**EXTRACT PROVIDED:**
..............................

The mass assault last Friday by armed men on a rural school in
Kankara was initially blamed on criminal gangs who have terrorised the
region for years.

But on Tuesday Boko Haram, the brutal jihadist group behind the
abduction of 276 schoolgirls in Chibok in 2014, claimed
responsibility.

Local officials announced late Thursday that the boys had been
released and would spend the night in the protection of security
agents.

A security source, speaking on condition of anonymity, said they
had been left in the forest after negotiations between the authorities
and the abductors, but gave no further details.

“This is a huge relief to the entire country & international
community,” Buhari said on Twitter.

It remained unclear, however, if all the abducted schoolboys had
been released, amid ongoing uncertainty over the number taken in the
first place.

In an interview with state channel NTA late Thursday, Masari said:
“I think we have recovered most of the boys, it’s not all of them.”

In a video released by Boko Haram Thursday, a distressed teenager
said he was among 520 students kidnapped.

– ‘Bandits and terrorists’ –

Sources had previously told AFP that the raid was carried out by a
well-known criminal in the region, Awwalun Daudawa, in collaboration
with Idi Minorti and Dankarami, two other crime chiefs with strong
local followings, acting on behalf of Boko Haram.

Experts recently warned that jihadists — operating in the
northeast of the country, hundreds of kilometres (miles) from where
Friday’s attack occurred — were attempting to forge an alliance with
criminal gangs in the northwest.

Buhari’s official spokesman Garba Shehu said on Twitter “the
northwest now presents a challenge which his administration is
determined to deal with.”

“It is unfortunate that the bandits and terrorists continue to get
weapons even under the circumstances of the border closure. We are
going to dare them.”

Many parents of the missing students in Kankara said they had long
feared an attack, given escalating violence in the region.

“Our children told us armed men would come up to the school fence
but they never breached the fence… until last Friday,” Hauwa’u Isah,
mother of an abducted child said.

Around 8,000 people have been killed in the northwest since 2011,
according to the International Crisis Group (ICG) think tank.

#BringBackOurBoys started trending on social media earlier this
week, in reference to a similar hashtag after the Chibok kidnappings.

Small protests to push for the boys’ release took place in Katsina
on Thursday as Buhari was visiting the state.

“Why we are here today is because we want to tell the federal
government that what they are doing is not enough,” protester Jamilu
Aliyu Turanci said. “Mr President has failed us.”

Bilikis, the mother, vowed on Friday never to let her lad live in a
boarding school again.

“Kankara is not safe. There have been a lot of kidnappings before,”
she said.

It was however not immediately clear if the boys would be handed
over to their waiting parents later on Friday.

..............................

**WORK TO BE COMPLETED:**
Answer the following questions using the news extract on the Kankara school abduction.
(a) Which group claimed responsibility for the attack on Tuesday?
(b) According to the International Crisis Group, roughly how many people have been killed in the northwest since 2011?
(c) Which hashtag began trending on social media earlier in the week?

Multi-image point correspondence data:
..............................

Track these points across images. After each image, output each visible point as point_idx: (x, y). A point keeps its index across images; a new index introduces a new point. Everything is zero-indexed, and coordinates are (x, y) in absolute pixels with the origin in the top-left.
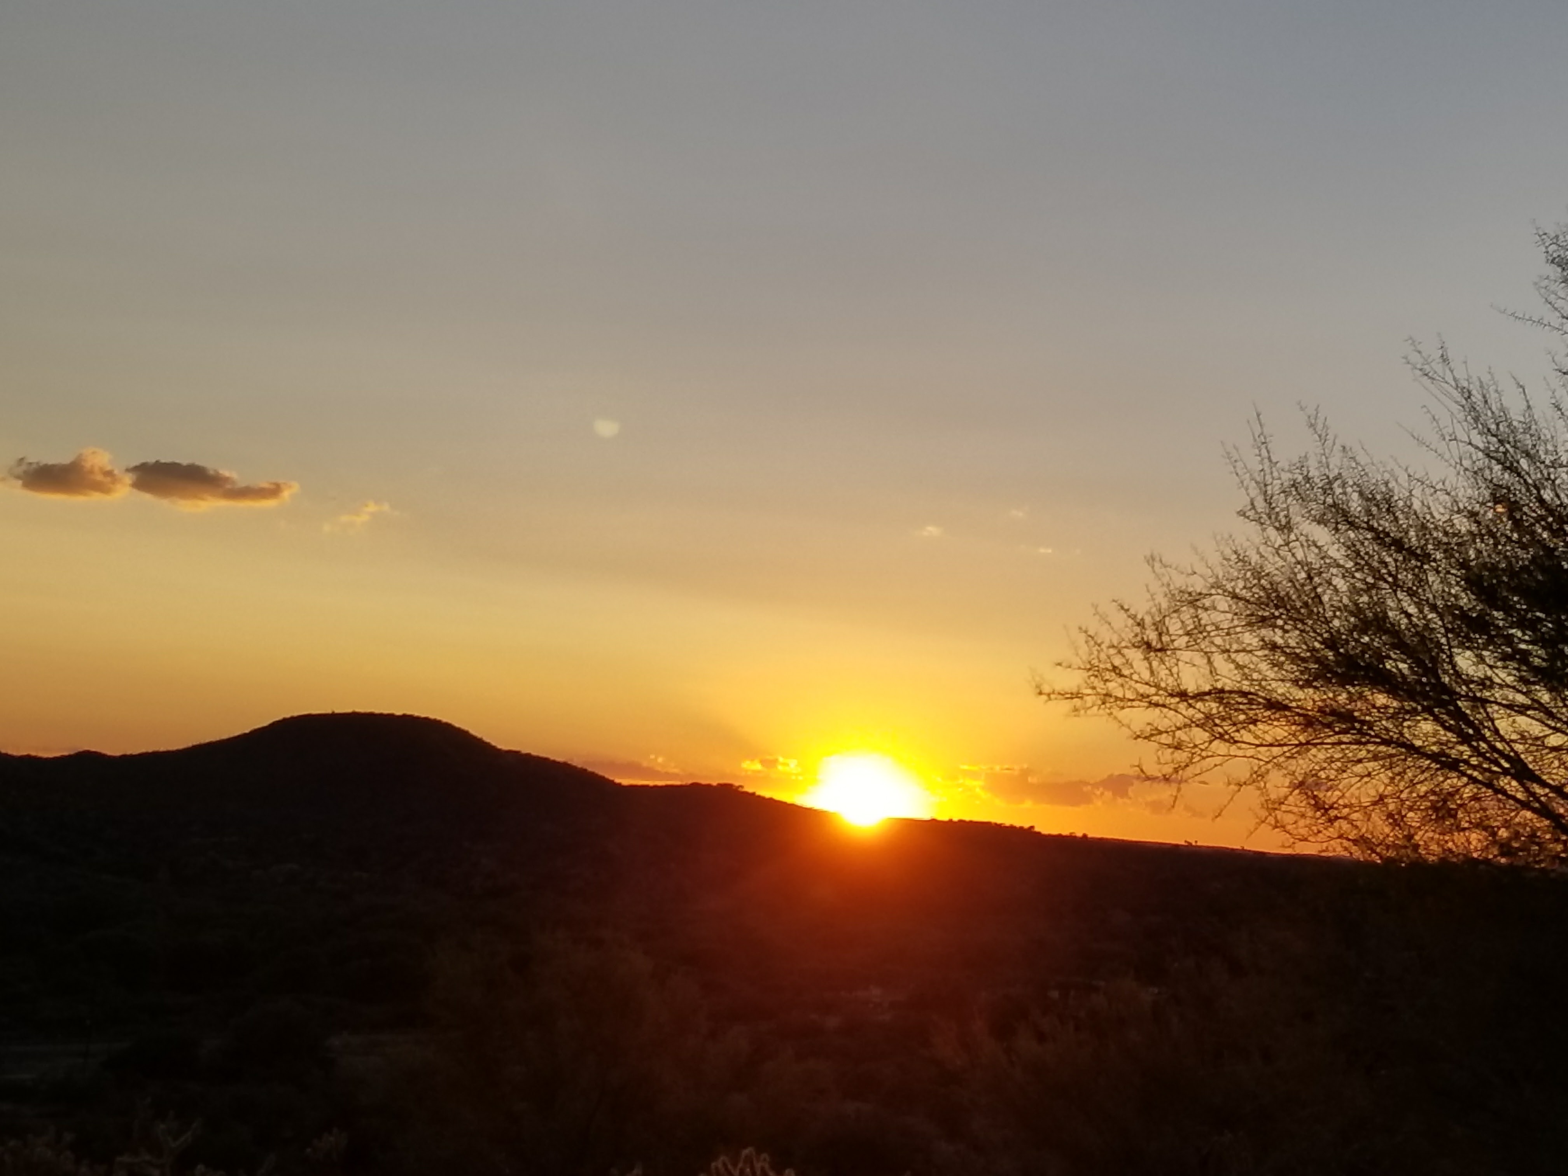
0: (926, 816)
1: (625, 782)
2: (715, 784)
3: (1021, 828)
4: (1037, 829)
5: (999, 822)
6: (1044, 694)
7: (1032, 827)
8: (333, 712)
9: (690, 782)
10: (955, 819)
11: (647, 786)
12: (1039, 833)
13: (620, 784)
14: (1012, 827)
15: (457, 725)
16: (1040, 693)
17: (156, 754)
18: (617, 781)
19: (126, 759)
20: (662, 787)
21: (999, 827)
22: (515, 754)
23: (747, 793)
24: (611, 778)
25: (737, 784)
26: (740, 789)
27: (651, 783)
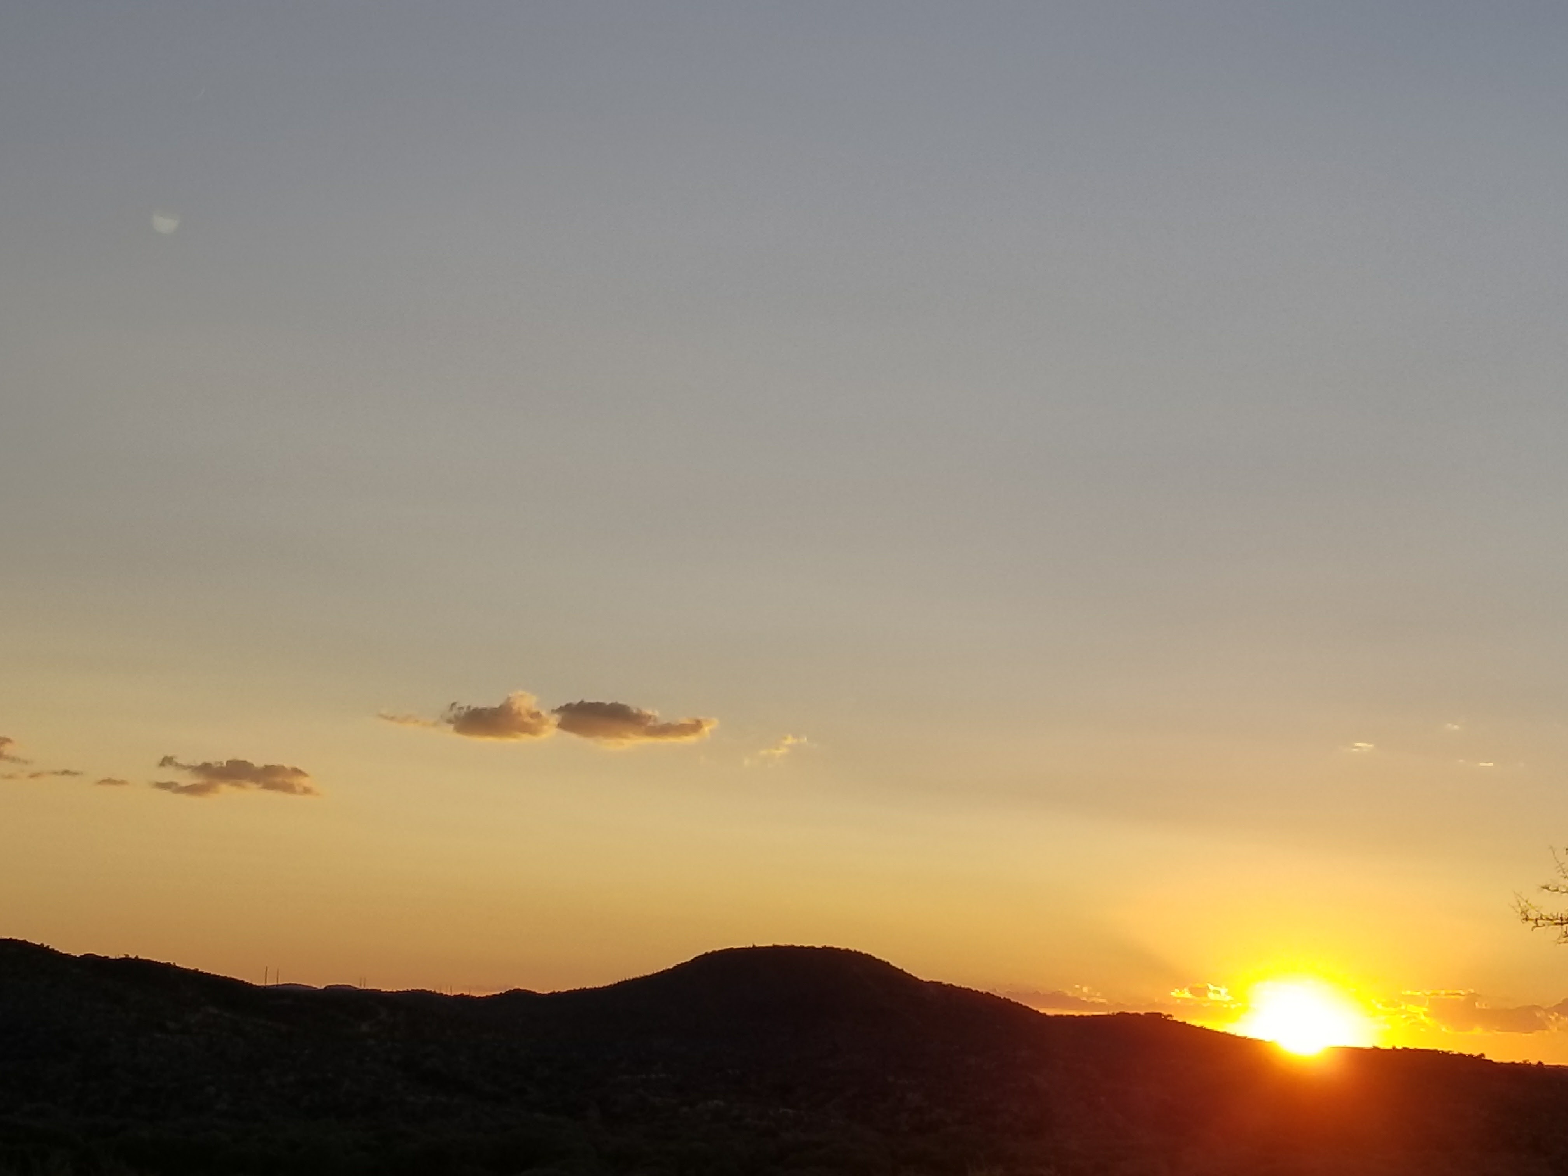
0: (1368, 1045)
1: (1051, 1012)
2: (1142, 1013)
3: (1471, 1056)
4: (1487, 1057)
5: (1446, 1050)
6: (1532, 920)
7: (1483, 1055)
8: (754, 946)
9: (1116, 1012)
10: (1399, 1047)
11: (1073, 1016)
12: (1490, 1061)
13: (1045, 1015)
14: (1461, 1055)
15: (877, 957)
16: (1527, 919)
17: (583, 991)
18: (1041, 1011)
19: (555, 998)
20: (1088, 1017)
21: (1446, 1055)
22: (937, 986)
23: (1175, 1022)
24: (1035, 1009)
25: (1165, 1013)
26: (1169, 1018)
27: (1077, 1014)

..............................

**EXPECTED ANSWER:**
(a) Boko Haram
(b) Around 8,000
(c) #BringBackOurBoys